:: INSTRUCTIONS FOR THE TASK ::
Update the lines from the one containing "Lamour Laureta, RN, MSN" through the one containing "Nursing (BSN) curriculum. Specifically, this" by replacing "Abstract" with "Summary", and leave everything else unchanged.

Saved data entries

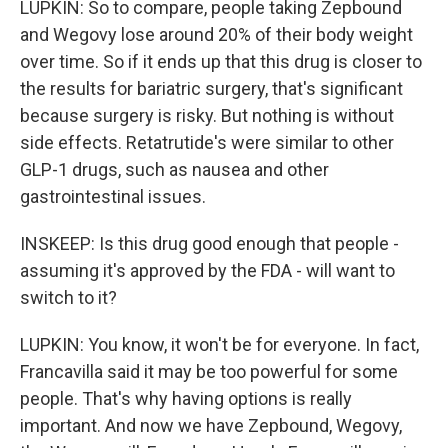
LUPKIN: So to compare, people taking Zepbound
and Wegovy lose around 20% of their body weight
over time. So if it ends up that this drug is closer to
the results for bariatric surgery, that's significant
because surgery is risky. But nothing is without
side effects. Retatrutide's were similar to other
GLP-1 drugs, such as nausea and other
gastrointestinal issues.
INSKEEP: Is this drug good enough that people -
assuming it's approved by the FDA - will want to
switch to it?
LUPKIN: You know, it won't be for everyone. In fact,
Francavilla said it may be too powerful for some
people. That's why having options is really
important. And now we have Zepbound, Wegovy,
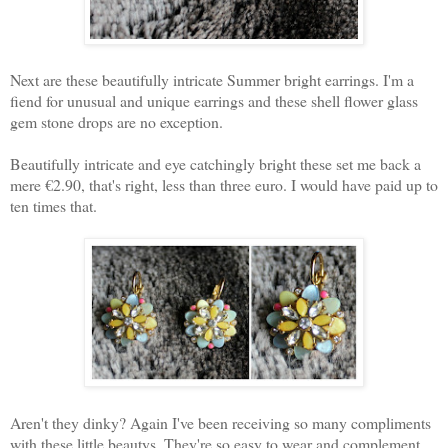
Next are these beautifully intricate Summer bright earrings. I'm a
fiend for unusual and unique earrings and these shell flower glass
gem stone drops are no exception.
Beautifully intricate and eye catchingly bright these set me back a
mere €2.90, that's right, less than three euro. I would have paid up to
ten times that.
Aren't they dinky? Again I've been receiving so many compliments
with these little beautys. They're so easy to wear and complement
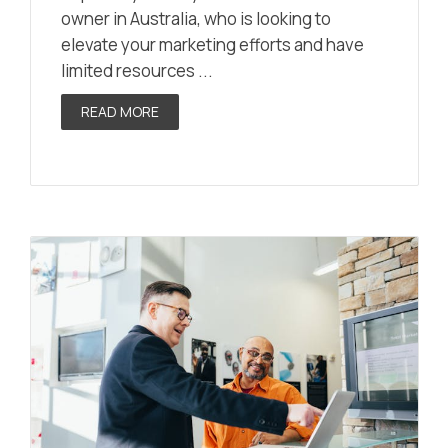
owner in Australia, who is looking to
elevate your marketing efforts and have
limited resources ...
READ MORE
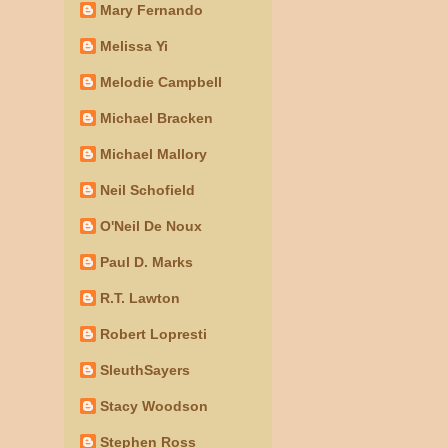
Mary Fernando
Melissa Yi
Melodie Campbell
Michael Bracken
Michael Mallory
Neil Schofield
O'Neil De Noux
Paul D. Marks
R.T. Lawton
Robert Lopresti
SleuthSayers
Stacy Woodson
Stephen Ross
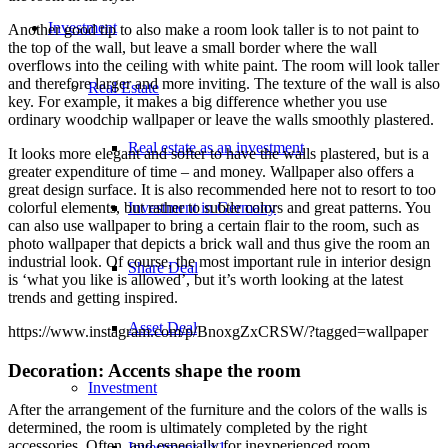
Investment
Another good tip to also make a room look taller is to not paint to
the top of the wall, but leave a small border where the wall
overflows into the ceiling with white paint. The room will look taller
and therefore larger and more inviting. The texture of the wall is also
Real Estate
key. For example, it makes a big difference whether you use
ordinary woodchip wallpaper or leave the walls smoothly plastered.
Real estate as an investment
It looks more elegant and softer to have the walls plastered, but is a
greater expenditure of time – and money. Wallpaper also offers a
great design surface. It is also recommended here not to resort to too
Investment in Germany
colorful elements, but rather to subtle colors and great patterns. You
can also use wallpaper to bring a certain flair to the room, such as
photo wallpaper that depicts a brick wall and thus give the room an
industrial look. Of course, the most important rule in interior design
Share Deal
is ‘what you like is allowed’, but it’s worth looking at the latest
trends and getting inspired.
Asset Deal
https://www.instagram.com/p/BnoxgZxCRSW/?tagged=wallpaper
Decoration: Accents shape the room
Investment
After the arrangement of the furniture and the colors of the walls is
determined, the room is ultimately completed by the right
accessories. Often, and especially for inexperienced room
Investment 1×1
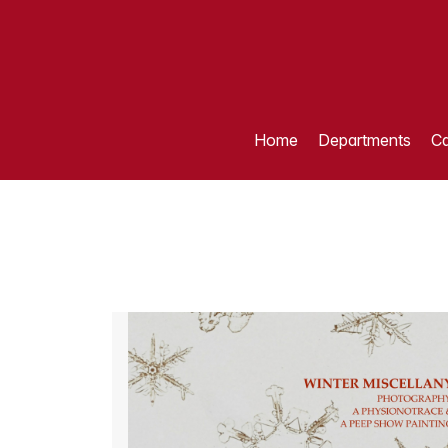
Home
Departments
Ca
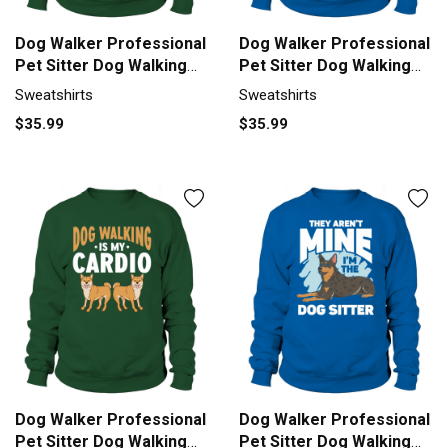
Dog Walker Professional
Dog Walker Professional
Pet Sitter Dog Walking
Pet Sitter Dog Walking
Sweatshirt Unisex
Sweatshirt Unisex
Sweatshirts
Sweatshirts
$35.99
$35.99
Dog Walker Professional
Dog Walker Professional
Pet Sitter Dog Walking
Pet Sitter Dog Walking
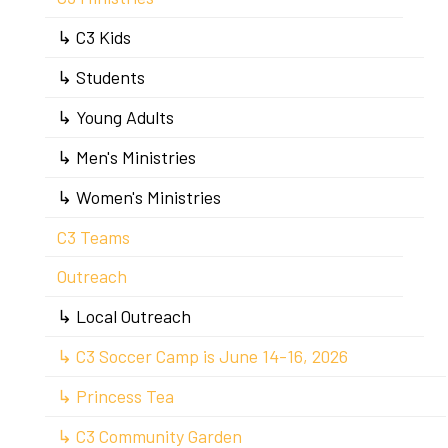
↳ C3 Kids
↳ Students
↳ Young Adults
↳ Men's Ministries
↳ Women's Ministries
C3 Teams
Outreach
↳ Local Outreach
↳ C3 Soccer Camp is June 14-16, 2026
↳ Princess Tea
↳ C3 Community Garden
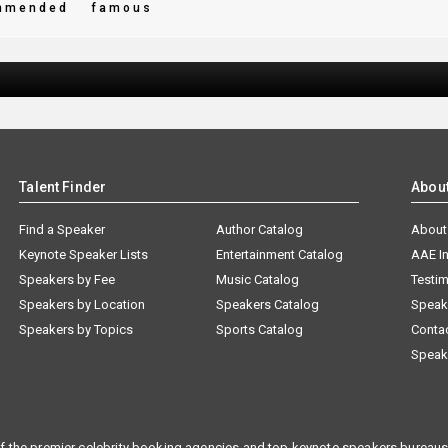
mmended
famous
Talent Finder
Abou
Find a Speaker
Author Catalog
About
Keynote Speaker Lists
Entertainment Catalog
AAE I
Speakers by Fee
Music Catalog
Testim
Speakers by Location
Speakers Catalog
Speak
Speakers by Topics
Sports Catalog
Conta
Speak
f the premier celebrity booking agencies and top keynote speakers bureaus 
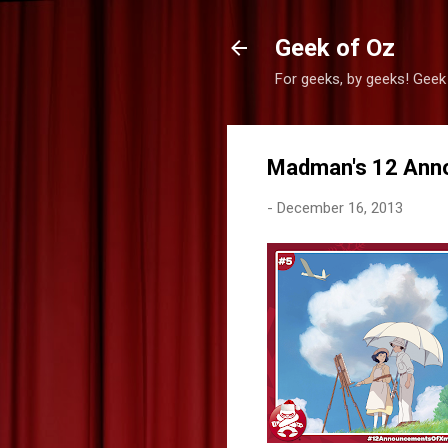
Geek of Oz
For geeks, by geeks! Geek
Madman's 12 Ann
-
December 16, 2013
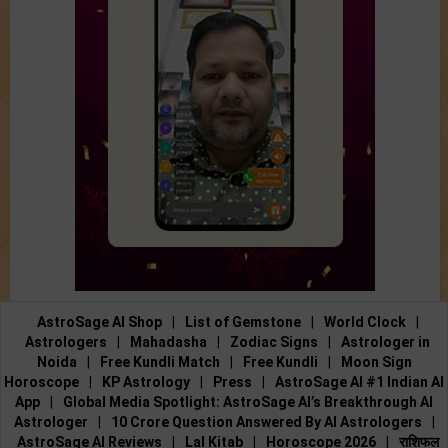
AstroSage AI Shop
|
List of Gemstone
|
World Clock
|
Astrologers
|
Mahadasha
|
Zodiac Signs
|
Astrologer in
Noida
|
Free Kundli Match
|
Free Kundli
|
Moon Sign
Horoscope
|
KP Astrology
|
Press
|
AstroSage AI #1 Indian AI
App
|
Global Media Spotlight: AstroSage AI’s Breakthrough AI
Astrologer
|
10 Crore Question Answered By AI Astrologers
|
AstroSage AI Reviews
|
Lal Kitab
|
Horoscope 2026
|
राशिफल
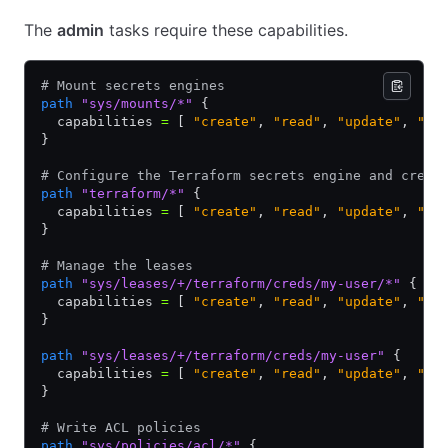
The
admin
tasks require these capabilities.
# Mount secrets engines
path
 "sys/mounts/*"
 {
  capabilities 
=
 [ 
"create"
,
 "read"
,
 "update"
,
 "de
}
# Configure the Terraform secrets engine and creat
path
 "terraform/*"
 {
  capabilities 
=
 [ 
"create"
,
 "read"
,
 "update"
,
 "de
}
# Manage the leases
path
 "sys/leases/+/terraform/creds/my-user/*"
 {
  capabilities 
=
 [ 
"create"
,
 "read"
,
 "update"
,
 "de
}
path
 "sys/leases/+/terraform/creds/my-user"
 {
  capabilities 
=
 [ 
"create"
,
 "read"
,
 "update"
,
 "de
}
# Write ACL policies
path
 "sys/policies/acl/*"
 {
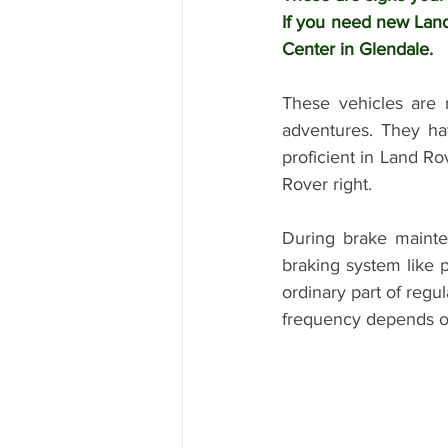
If you need new Land
Center in Glendale. 
These vehicles are 
adventures. They hav
proficient in Land Ro
Rover right. 
During brake mainte
braking system like p
ordinary part of regu
frequency depends o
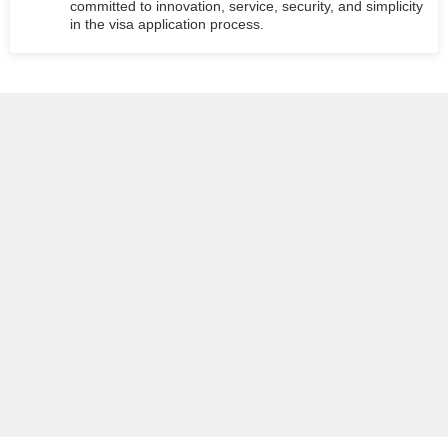
committed to innovation, service, security, and simplicity
in the visa application process.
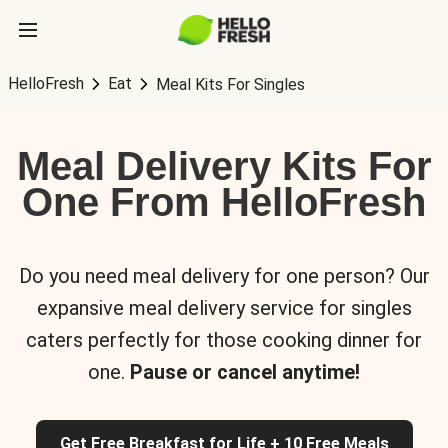
HelloFresh
Eat
Meal Kits For Singles
Meal Delivery Kits For
One From HelloFresh
Do you need meal delivery for one person? Our
expansive meal delivery service for singles
caters perfectly for those cooking dinner for
one.
Pause or cancel anytime!
Get Free Breakfast for Life + 10 Free Meals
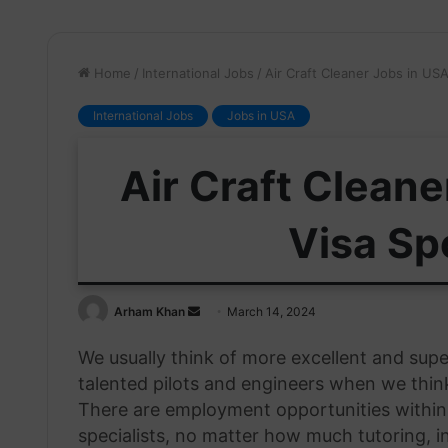
Home
/
International Jobs
/
Air Craft Cleaner Jobs in US
International Jobs
Jobs in USA
Air Craft Cleane
Visa Sp
Send
Arham Khan
March 14, 2024
an
We usually think of more excellent and supe
email
talented pilots and engineers when we think
There are employment opportunities within t
specialists, no matter how much tutoring, 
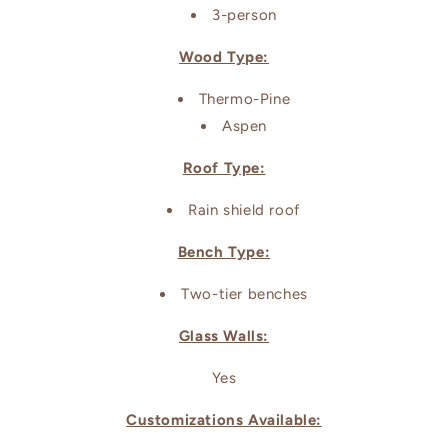
3-person
Wood Type:
Thermo-Pine
Aspen
Roof Type:
Rain shield roof
Bench Type:
Two-tier benches
Glass Walls:
Yes
Customizations Available:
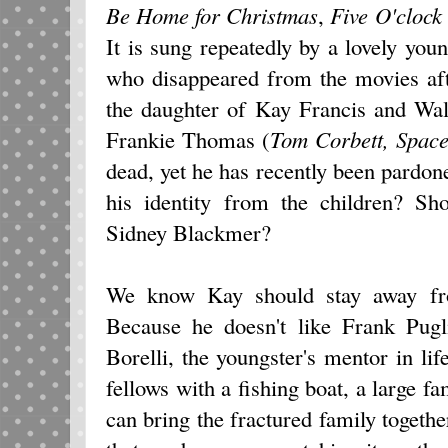
Be Home
for Christmas
,
Five O'clock
It is sung repeatedly by a lovely y
who disappeared from the movies afte
the daughter of Kay Francis and Wal
Frankie Thomas (
Tom Corbett, Spac
dead, yet he has recently been pardone
his identity from the children? S
Sidney Blackmer?
We know Kay should stay away fr
Because he doesn't like Frank Pugli
Borelli, the youngster's mentor in l
fellows with a fishing boat, a large f
can bring the fractured family togethe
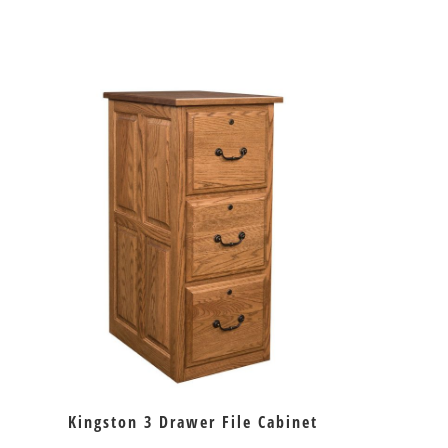
Kingston 3 Drawer File Cabinet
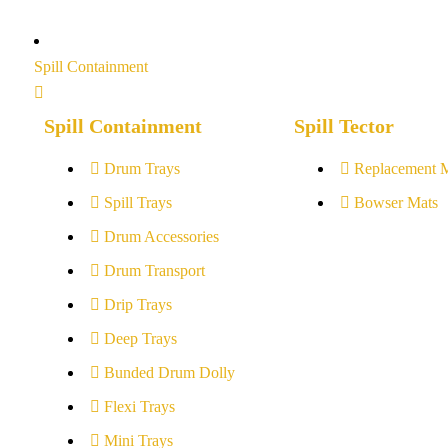
Spill Containment
Spill Containment
Spill Tector
Drum Trays
Replacement 
Spill Trays
Bowser Mats
Drum Accessories
Drum Transport
Drip Trays
Deep Trays
Bunded Drum Dolly
Flexi Trays
Mini Trays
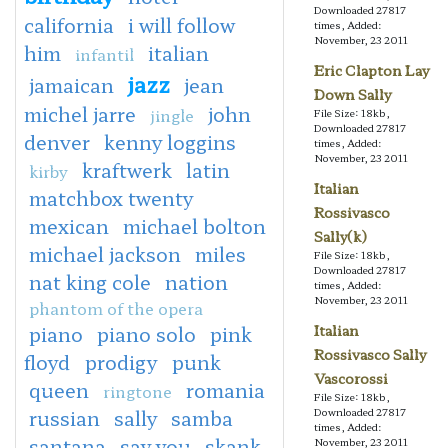
Downloaded 27817
california
i will follow
times, Added:
November, 23 2011
him
italian
infantil
Eric Clapton Lay
jazz
jamaican
jean
Down Sally
michel jarre
john
jingle
File Size: 18kb,
Downloaded 27817
denver
kenny loggins
times, Added:
November, 23 2011
kraftwerk
latin
kirby
Italian
matchbox twenty
Rossivasco
mexican
michael bolton
Sally(k)
michael jackson
miles
File Size: 18kb,
Downloaded 27817
nat king cole
nation
times, Added:
November, 23 2011
phantom of the opera
piano
piano solo
pink
Italian
Rossivasco Sally
floyd
prodigy
punk
Vascorossi
queen
romania
ringtone
File Size: 18kb,
russian
sally
samba
Downloaded 27817
times, Added:
santana
say you
skank
November, 23 2011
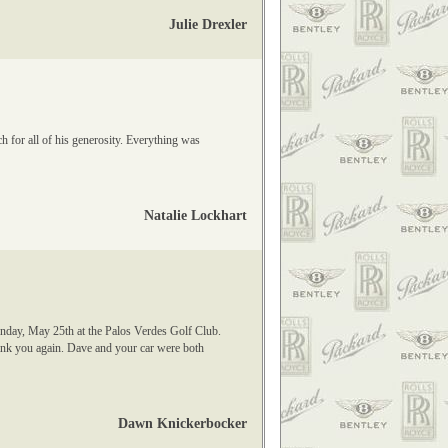
Julie Drexler
 for all of his generosity. Everything was
Natalie Lockhart
unday, May 25th at the Palos Verdes Golf Club.
ank you again. Dave and your car were both
Dawn Knickerbocker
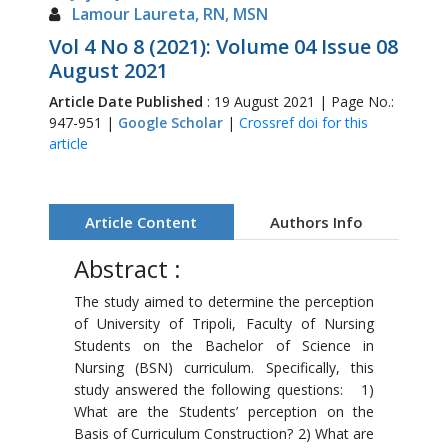
Lamour Laureta, RN, MSN
Vol 4 No 8 (2021): Volume 04 Issue 08
August 2021
Article Date Published
: 19 August 2021 | Page No.:
947-951 |
Google Scholar
|
Crossref doi for this
article
Article Content
Authors Info
Abstract :
The study aimed to determine the perception
of University of Tripoli, Faculty of Nursing
Students on the Bachelor of Science in
Nursing (BSN) curriculum. Specifically, this
study answered the following questions: 1)
What are the Students’ perception on the
Basis of Curriculum Construction? 2) What are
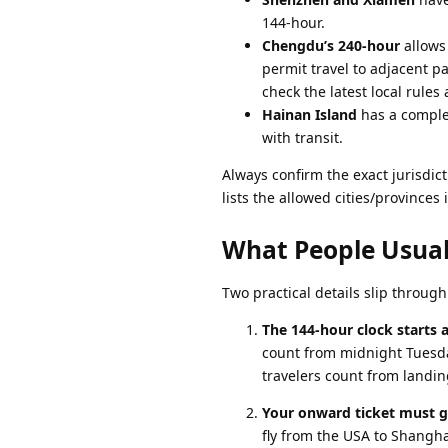
144-hour.
Chengdu’s 240-hour
allows 
permit travel to adjacent p
check the latest local rules a
Hainan Island
has a complet
with transit.
Always confirm the exact jurisdict
lists the allowed cities/provinces
What People Usual
Two practical details slip throug
The 144-hour clock starts at
count from midnight Tuesday
travelers count from landin
Your onward ticket must go
fly from the USA to Shangha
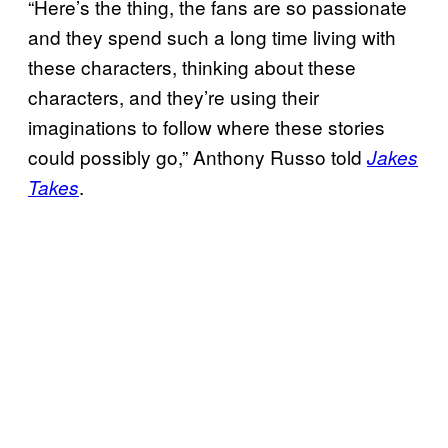
“Here’s the thing, the fans are so passionate
and they spend such a long time living with
these characters, thinking about these
characters, and they’re using their
imaginations to follow where these stories
could possibly go,” Anthony Russo told
Jakes
.
Takes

:: TASK RESPONSE ::
Lamour Laureta, RN, MSN
Vol 4 No 8 (2021): Volume 04 Issue 08
August 2021
Article Date Published
: 19 August 2021 | Page No.:
947-951 |
Google Scholar
|
Crossref doi for this
article
Article Content
Authors Info
Summary :
The study aimed to determine the perception
of University of Tripoli, Faculty of Nursing
Students on the Bachelor of Science in
Nursing (BSN) curriculum. Specifically, this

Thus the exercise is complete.